Scandals, ‘Toxic Masculinity’ Threaten Future Of K-Pop

image from celebrityaccess.comNew scandals in South Korea that cast doubt on K-Pop stars, K-Pop culture and a male chauvinist and sexist South Korean culture in general, could halt the genre’s recent hugely successful drive into other countries.

So says an expose by CNN that looked not only at the scandals involving K-Pop star Jung Joan-young and Seungri but how there may be collusion with the police and a nationwide atmosphere of “toxic masculinity” that threatens a safe environment for women who are objectified in the culture.

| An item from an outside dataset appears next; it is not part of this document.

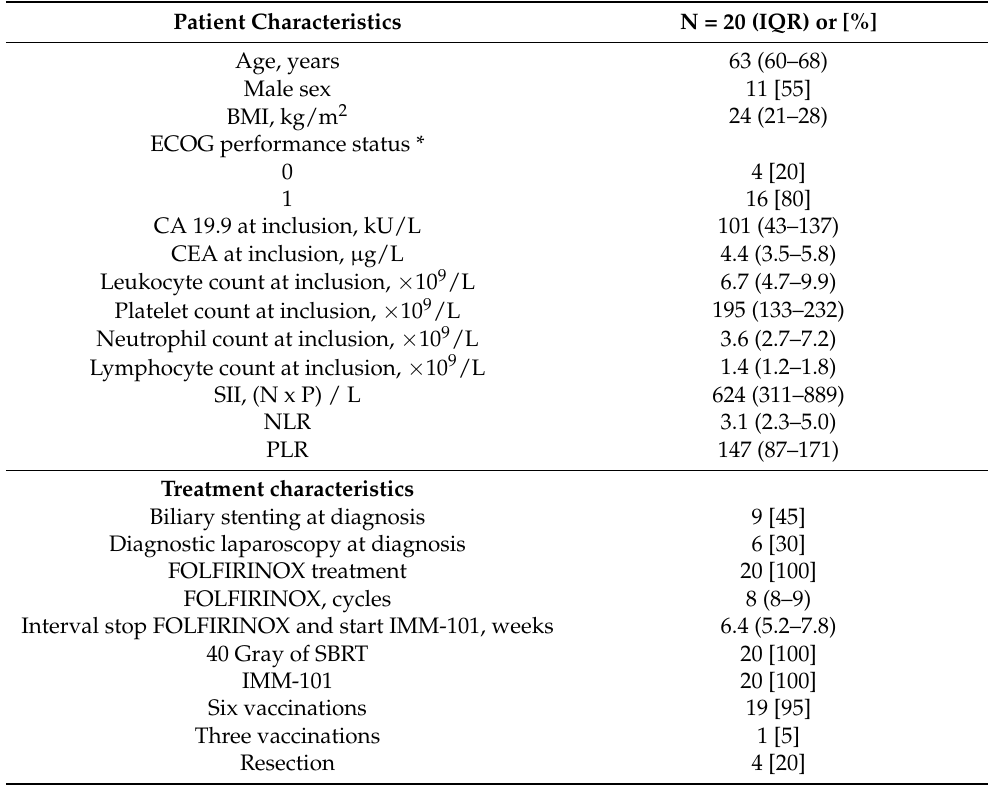
Table 1. Patient and treatment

image from upload.wikimedia.org

Jung Joon-Young

Seungri, a member of global stars Big Bang, has been caught in a scandal involving the illicit sharing of sexual videos online without women’s consent. The 28-year-old also oversaw publicity for Seoul nightclub called Burning Sun, one of many such venues that include dark VIP areas where K-Pop starts can hide away from the public. That club was recently shut down by police that some of the club’s staff secured prostitutes for VIPs, plus rape, drug trafficking, and drug use.

Four major K-Pop idols have apologized in the last month after being linked to a group chat where members were allegedly filmed without consent. Joon-young was arrested in connection to the scandal on Thursday.

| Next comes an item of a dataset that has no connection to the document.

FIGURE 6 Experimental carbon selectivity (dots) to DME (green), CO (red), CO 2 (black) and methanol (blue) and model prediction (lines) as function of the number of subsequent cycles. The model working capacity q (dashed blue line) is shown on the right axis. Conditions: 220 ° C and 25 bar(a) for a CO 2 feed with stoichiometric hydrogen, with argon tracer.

The arrests, apologies and early retirements have cast a light on the Korean culture, with CNN noting that it was exposed this week that about 1,600 people had been secretly filming motel rooms in the country, with Police saying the footage was streamed online to paying viewers. A squad of women inspectors was deployed last year to search Seoul’s 20,000 public toilets for spy cameras, CNN said.

Speaking at a protest this week, co-president of Korean Women’s Association United Kim Yong-soon said  “the rape culture (in Korea) that has used women for erotic videos has been maintained for a long time.

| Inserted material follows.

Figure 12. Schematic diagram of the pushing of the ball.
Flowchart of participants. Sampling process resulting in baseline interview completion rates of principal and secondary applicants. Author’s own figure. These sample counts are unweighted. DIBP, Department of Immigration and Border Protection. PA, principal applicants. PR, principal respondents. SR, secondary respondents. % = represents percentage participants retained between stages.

“The male-centered … rape culture did not stop even after feminism and the growth of the feminist movement and #MeToo,” she said, adding there was now an opportunity “to sort out finally the male-centered culture that has traded women’s sexuality (for so long).”
 
An emergency meeting of concerned groups and activists was called this week with the country’s minister of gender equality and family saying to men “Please stop. … Please report it. Women are humans with souls who can be our colleagues, friends or sisters who live and breathe next to us.”
 
The sale and distribution of porn is illegal in Korea; porn sites are blocked or difficult to access. Last year, tens of thousands of women protested illegal filming of women in Seoul under the slogan “My Life Is Not Your Porn” but many covered their faces for fear of online harassment.
 
“[This issue] is prevalent in every part of society<‘ Choi Mi-JHin, president of the Women Labor Law Support Center, said, according to CNN. “It’ is not just a problem with certain celebrities.”
 
Labor law professor Park Kwi-cheon added that, because Korean men view women as sexual objects, they may not understand why filming them without consent is wrong.
 
“For example, in colleges, there have been incidents when male students would secretly take pictures of female students or disparage women sexually in group chats,” Park said. “There is a culture where they don’t think of such behavior as crimes but think of it as a kind of game.”
 
Police have been accused of intervening in the investigations of K-Pop stars and South Korea’s head of police said he will “root out” police collusion.
 
As for the sexualized images of female K-Pop stars like Girls’ Generation and Red Velvet, some have suggested that it is complicit in the objectification of women.
 
“The mistreatment of women in Korean society, particularly the voyeuristic and sexually objectifying treatment of women’s bodies, is deeply enmeshed in K-Pop,” said CedarBough Saeji, an expert in Korean culture and society at the University of British Columbia. “Videos of male idols often (feature) objectified female dancers, and videos of female idols objectify the idols themselves,” Saeji said. “Young women and men are being sold the idea that a woman’s success is tied to being an object, and this has dangerous ramifications for society.”